§ What is expected:
Output the text lines of each entry below verbatim, leaving out the pictures.

§ Supplied information:
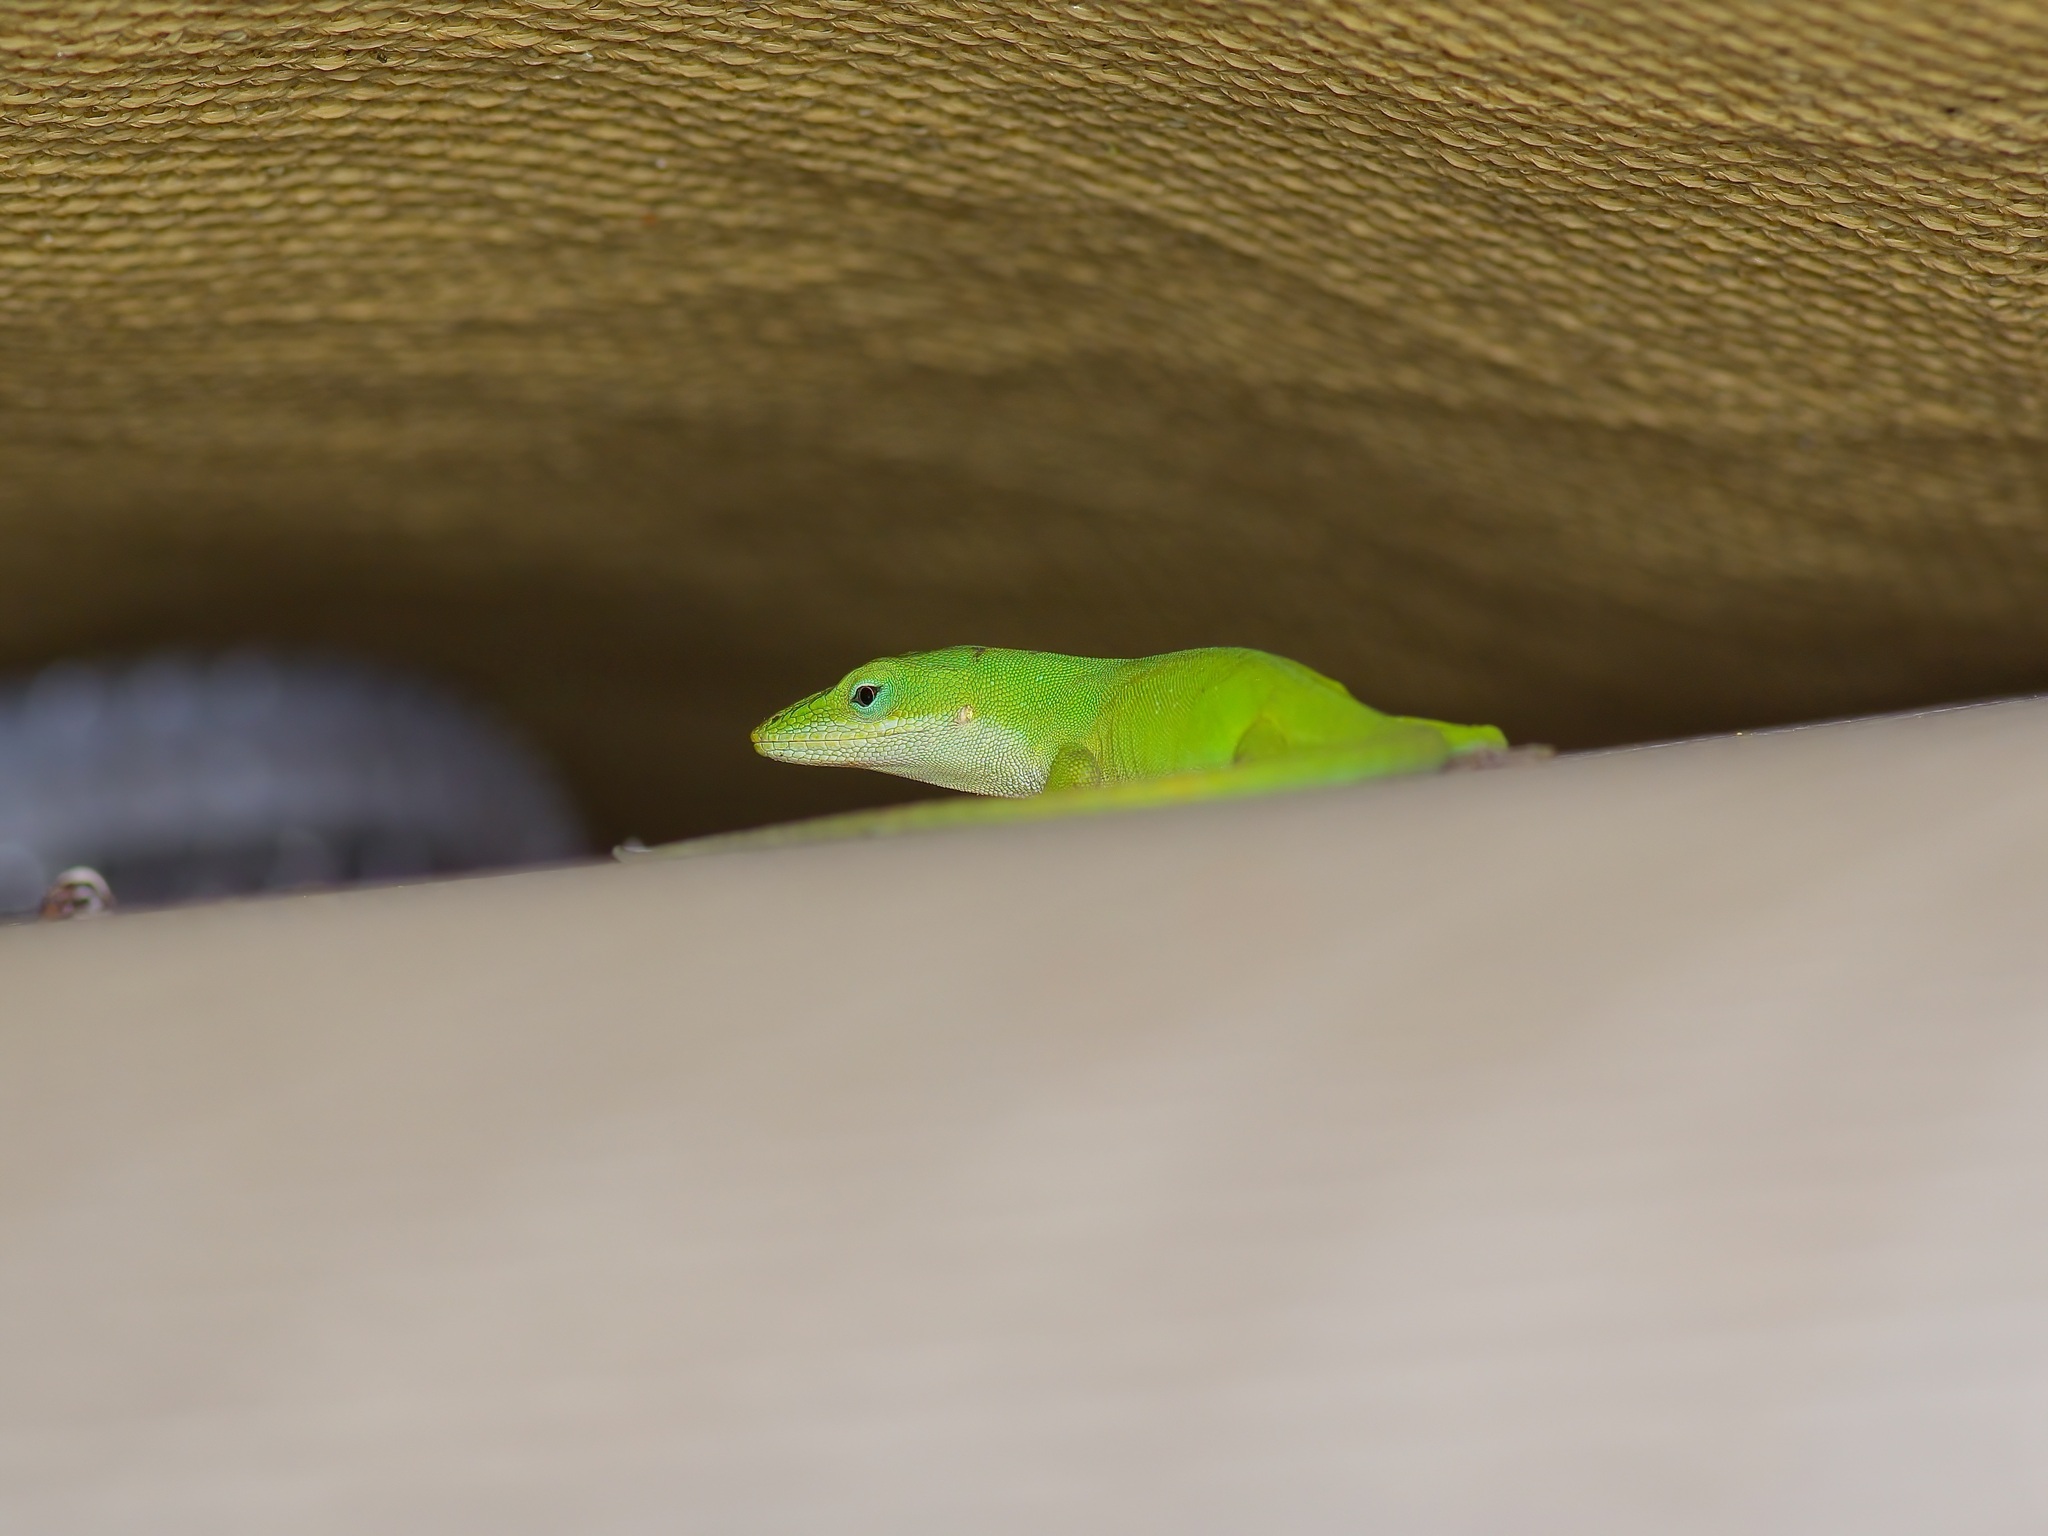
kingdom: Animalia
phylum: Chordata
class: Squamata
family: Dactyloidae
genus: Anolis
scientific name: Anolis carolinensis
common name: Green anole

§ Full answer:
kingdom: Animalia
phylum: Chordata
class: Squamata
family: Dactyloidae
genus: Anolis
scientific name: Anolis carolinensis
common name: Green anole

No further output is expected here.